Monday, January 7, 2013

Head -> Desk

previous post: Are You Ready To F*cking Fly



  1. It actually makes a bit of sense.
    See, she said The Virgin was HER FAVORITE sex position. She never said it was THE ONLY position she’s tried.

  2. “NEXT right person…”

    Not THE or FIRST right person, so it’s like the ‘Mr. Right Now’ joke.

    Reading is fundamental.

  3. Piss the fuck off.

  4. Cunnilingus, doggie style, wheelbarrow, hovering butterflies, cowgirl, etc…

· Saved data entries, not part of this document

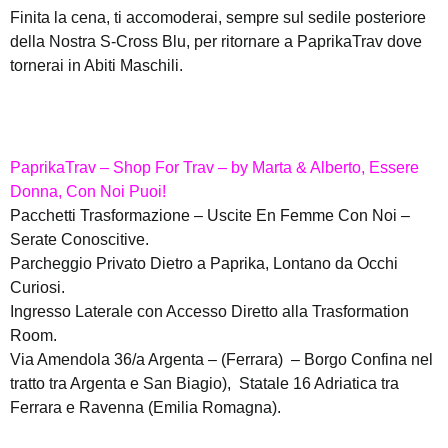
Finita la cena, ti accomoderai, sempre sul sedile posteriore
della Nostra S-Cross Blu, per ritornare a PaprikaTrav dove
tornerai in Abiti Maschili.
PaprikaTrav – Shop For Trav – by Marta & Alberto, Essere
Donna, Con Noi Puoi!
Pacchetti Trasformazione – Uscite En Femme Con Noi –
Serate Conoscitive.
Parcheggio Privato Dietro a Paprika, Lontano da Occhi
Curiosi.
Ingresso Laterale con Accesso Diretto alla Trasformation
Room.
Via Amendola 36/a Argenta – (Ferrara) – Borgo Confina nel
tratto tra Argenta e San Biagio), Statale 16 Adriatica tra
Ferrara e Ravenna (Emilia Romagna).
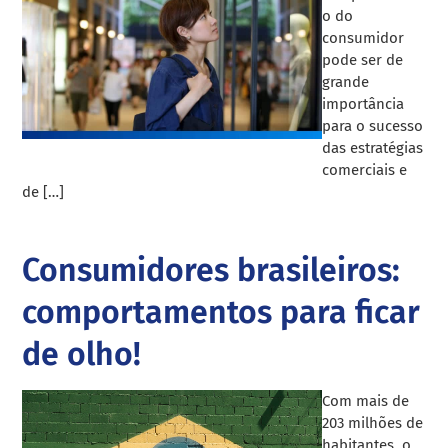
o do
consumidor
pode ser de
grande
importância
para o sucesso
das estratégias
comerciais e
de […]
Consumidores brasileiros:
comportamentos para ficar
de olho!
Com mais de
203 milhões de
habitantes, o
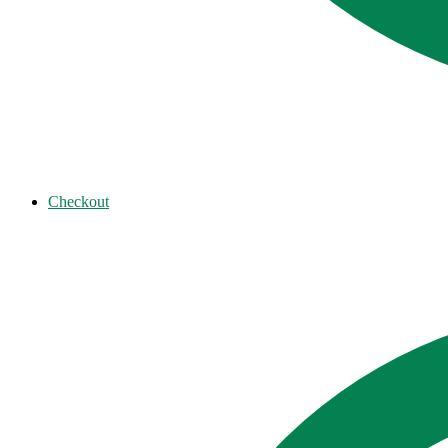
Checkout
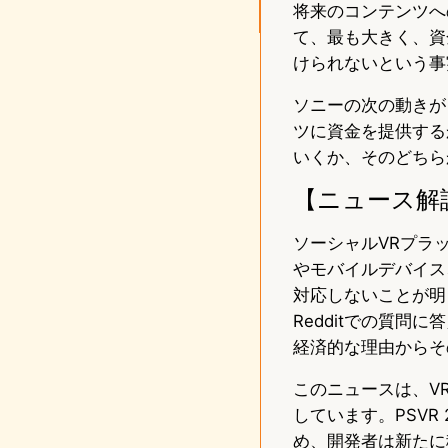
将来のコンテンツへ
て、最も大きく、資
けられないという事
ソニーの次の動きが
ツに資金を提供する
いくか、そのどちら
【ニュース解
ソーシャルVRプラ
やモバイルデバイス、V
対応しないことが明
Redditでの質問
経済的な理由からそ
このニュースは、V
しています。PSVR
め、開発者は新たに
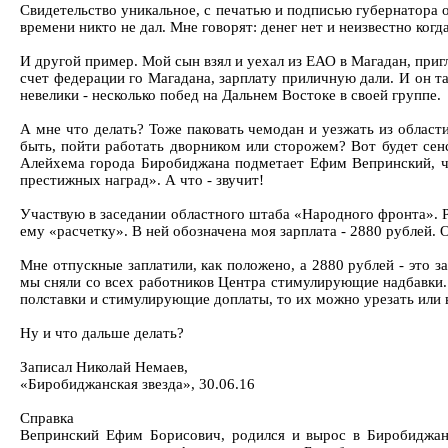
Свидетельство уникальное, с печатью и подписью губернатора 
времени никто не дал. Мне говорят: денег нет и неизвестно ког
И другой пример. Мой сын взял и уехал из ЕАО в Магадан, пригл
счет федерации го Магадана, зарплату приличную дали. И он та
невелики - несколько побед на Дальнем Востоке в своей группе.
А мне что делать? Тоже паковать чемодан и уезжать из области
быть, пойти работать дворником или сторожем? Вот будет се
Алейхема города Биробиджана подметает Ефим Вепринский, чл
престижных наград». А что - звучит!
Участвую в заседании областного штаба «Народного фронта». Р
ему «расчетку». В ней обозначена моя зарплата - 2880 рублей. 
Мне отпускные заплатили, как положено, а 2880 рублей - это з
мы сняли со всех работников Центра стимулирующие надбавки. Вот
полставки и стимулирующие доплаты, то их можно урезать или в
Ну и что дальше делать?
Записал Николай Немаев,
«Биробиджанская звезда», 30.06.16
Справка
Вепринский Ефим Борисович, родился и вырос в Биробиджане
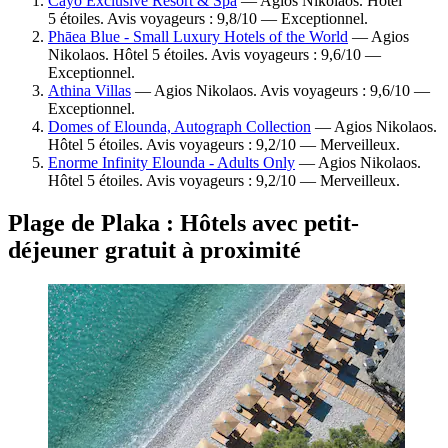
Cayo Exclusive Resort & Spa
— Agios Nikolaos. Hôtel
5 étoiles. Avis voyageurs : 9,8/10 — Exceptionnel.
Phāea Blue - Small Luxury Hotels of the World
— Agios
Nikolaos. Hôtel 5 étoiles. Avis voyageurs : 9,6/10 —
Exceptionnel.
Athina Villas
— Agios Nikolaos. Avis voyageurs : 9,6/10 —
Exceptionnel.
Domes of Elounda, Autograph Collection
— Agios Nikolaos.
Hôtel 5 étoiles. Avis voyageurs : 9,2/10 — Merveilleux.
Enorme Infinity Elounda - Adults Only
— Agios Nikolaos.
Hôtel 5 étoiles. Avis voyageurs : 9,2/10 — Merveilleux.
Plage de Plaka : Hôtels avec petit-
déjeuner gratuit à proximité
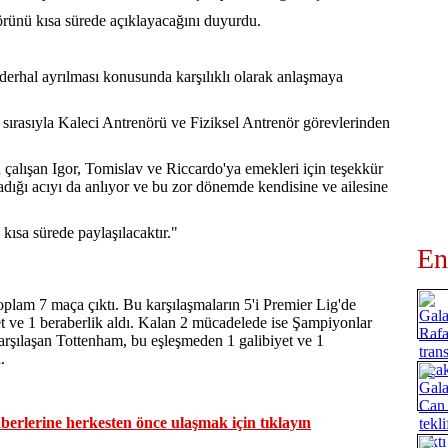
rünü kısa sürede açıklayacağını duyurdu.
derhal ayrılması konusunda karşılıklı olarak anlaşmaya
ırasıyla Kaleci Antrenörü ve Fiziksel Antrenör görevlerinden
çalışan Igor, Tomislav ve Riccardo'ya emekleri için teşekkür
dığı acıyı da anlıyor ve bu zor dönemde kendisine ve ailesine
 kısa sürede paylaşılacaktır."
En
oplam 7 maça çıktı. Bu karşılaşmaların 5'i Premier Lig'de
t ve 1 beraberlik aldı. Kalan 2 mücadelede ise Şampiyonlar
arşılaşan Tottenham, bu eşleşmeden 1 galibiyet ve 1
.
erlerine herkesten önce ulaşmak için tıklayın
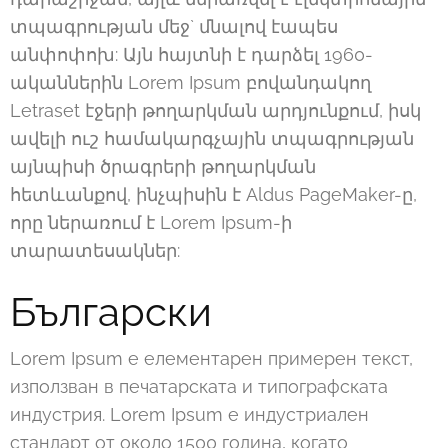
տպագրության մեջ` մնալով էապես
անփոփոխ: Այն հայտնի է դարձել 1960-
ականներին Lorem Ipsum բովանդակող
Letraset էջերի թողարկման արդյունքում, իսկ
ավելի ուշ համակարգչային տպագրության
այնպիսի ծրագրերի թողարկման
հետևանքով, ինչպիսին է Aldus PageMaker-ը,
որը ներառում է Lorem Ipsum-ի
տարատեսակներ:
Български
Lorem Ipsum е елементарен примерен текст,
използван в печатарската и типографската
индустрия. Lorem Ipsum е индустриален
стандарт от около 1500 година, когато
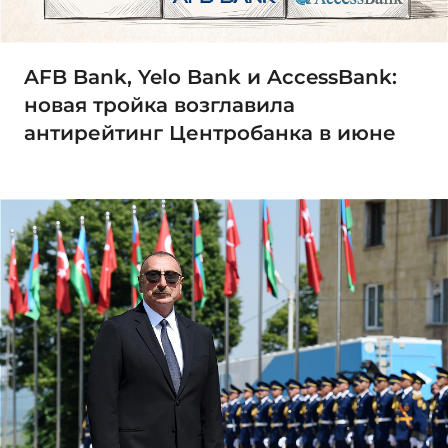
AFB Bank, Yelo Bank и AccessBank:
новая тройка возглавила
антирейтинг Центробанка в июне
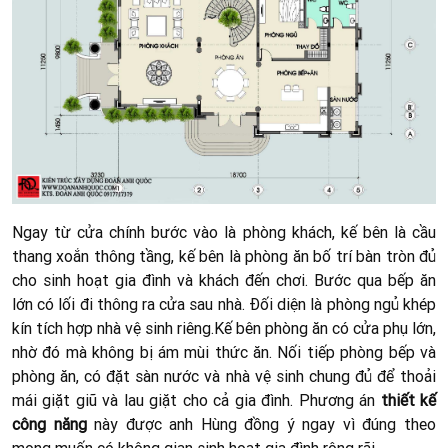
Ngay từ cửa chính bước vào là phòng khách, kế bên là cầu
thang xoắn thông tầng, kế bên là phòng ăn bố trí bàn tròn đủ
cho sinh hoạt gia đình và khách đến chơi. Bước qua bếp ăn
lớn có lối đi thông ra cửa sau nhà.
Đối diện là phòng ngủ khép
kín
tích hợp nhà vệ sinh riêng.
Kế bên phòng ăn có cửa phụ lớn
,
nhờ đó mà không bị ám mùi thức ăn. Nối tiếp phòng bếp và
phòng ăn, có đặt sàn nước
và nhà vệ sinh chung đủ để thoải
mái giặt giũ và lau giặt cho cả gia đình. Phương án
thiết kế
công năng
này được anh Hùng đồng ý ngay vì đúng theo
mong muốn có không gian sinh hoạt gia đình rộng rãi.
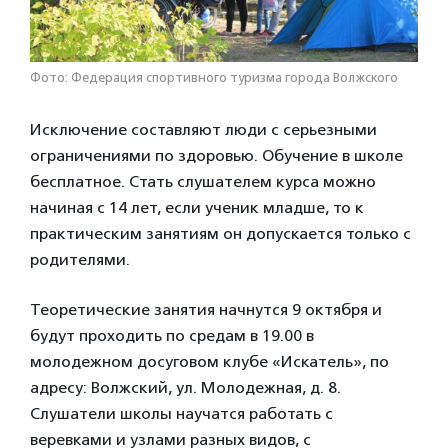
Фото: Федерация спортивного туризма города Волжского
Исключение составляют люди с серьезными
ограничениями по здоровью. Обучение в школе
бесплатное. Стать слушателем курса можно
начиная с 14 лет, если ученик младше, то к
практическим занятиям он допускается только с
родителями.
Теоретические занятия начнутся 9 октября и
будут проходить по средам в 19.00 в
молодежном досуговом клубе «Искатель», по
адресу: Волжский, ул. Молодежная, д. 8.
Слушатели школы научатся работать с
веревками и узлами разных видов, с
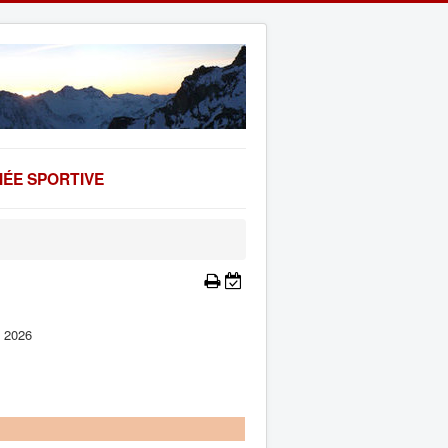
ÉE SPORTIVE
e 2026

  5. If you think Earl`s story is impossible,, last pay check my brothers father in-law also earnt $8880 working twenty hours a week from their apartment and they’re co-worker’s mother-in-law`s neighbour did this for eight months and made more than $8880 in there spare time at There laptop. applie the instructions from this website,:::::::::: BIT40.¢øm ::::::::::

  6. so she got bwned and then pwned.

  7. I hate Russel Brand, and I’m pretty sure I heard the term ‘oxygen thief’ existed before he recycled it during one of his routines.

  8. Sure it doesn’t need to be said most Facebook users can be categorised as oxygen thieves?

  9. I dom’t thimk cunnilingus is a positiom.

  10. ^ It’s more of a position than the Angry Pirate, which is more of an act.